A Huawei spokesperson told me that the company “reaffirms that its technology—which is general purpose and based on global standards, complies with all applicable laws where it is sold. Huawei does not operate safe city networks on behalf of any customers."
But the nature of the new revelations is damaging, and could not come at a worse time. The U.S. has widened its sanctions against Chinese companies implicated in the region’s oppressive security programs, but the focus on Huawei—despite the small print—has largely been that intangible threat to national security. The new report claims tangible evidence of wrongdoing, that there is a smoking gun, just a different kind of smoking gun.
“As companies such as Huawei seek to expand overseas,” ASPI suggests, “foreign governments can play a more active role in rejecting those that participate in the Chinese Government’s repressive Xinjiang policies.”

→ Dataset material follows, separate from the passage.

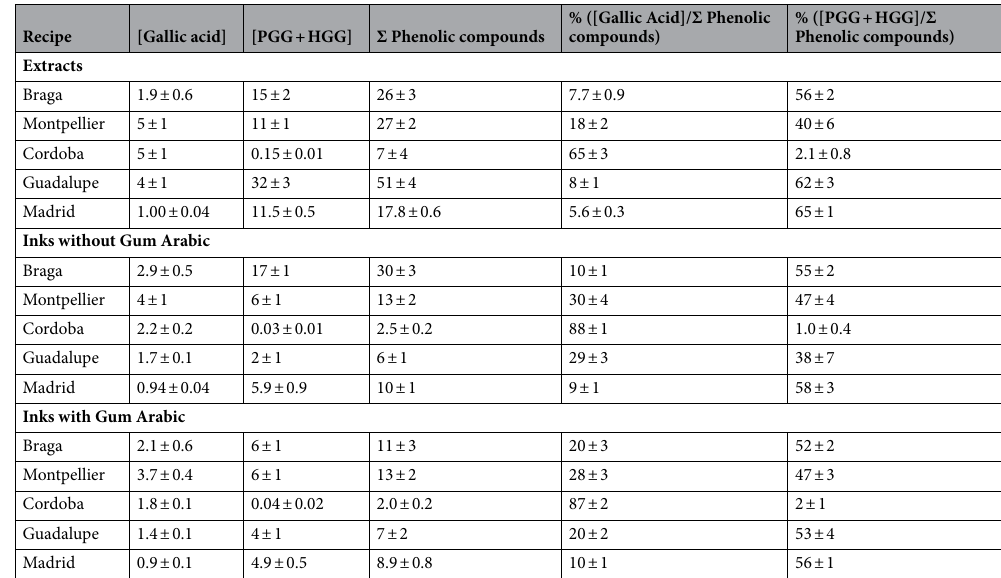
Table 3. Concentration of gallic acid and sum of PGG and hexagalloylglucose (HGG) (expressed in mg/mL of equivalents of gallic acid), sum of all phenolic compounds and ratios: gallic acid/sum of phenolic compounds and PGG + HGG/sum of phenolic compounds found in the extracts and inks following the 5 medieval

The Chinese authorities continue the fiction that what is taking place in Xinjiang is simply an intensive counter-terrorism program, which has local public support and which has made the region safe. “There are no so-called ‘detention camps’ in Xinjiang,” was the official response to the leaked documents. “Vocational education and training centres have been established for the prevention of terrorism—[Xinjiang was] a battleground—[with] thousands of terrorist incidents between 1990s and 2016—Since the measures have been taken, there’s no single terrorist incident.”
For Huawei, if the dialogue now does turn in part to Xinjiang, it becomes much harder for the company to play victim against U.S. abuse of power. There is no abuse of power anywhere in the world that touches on what China is doing in Xinjiang. And if this escalates, a boilerplate response—given what’s in the public domain—will not play well with governments readying their 5G checkbooks. Saying it complies with local laws as a response to alleged engagement in law enforcement abuses in Xinjiang is not a good stance by Huawei. And what about consumers? Forget the loss of Google, does Xinjiang take a toll on the willingness of Western buyers to opt for Huawei devices?
ByteDance’s spokesperson told me that the company “does not produce, operate or disseminate any products or services related to surveillance—[nor does it] endorse the content generated by its users, but rather, similar to Twitter or Facebook, provides a platform to all of its users.”
Huawei cannot say the same on surveillance, but it does need to make a statement. It needs to withdraw from Xinjiang and the programs being deployed directly or in its name. It needs to refuse to sell its technologies into the highly lucrative surveillance programs that are underway or envisaged. If not, then its case for sympathy against the U.S. government’s abuse of power becomes hollow and hard to swallow.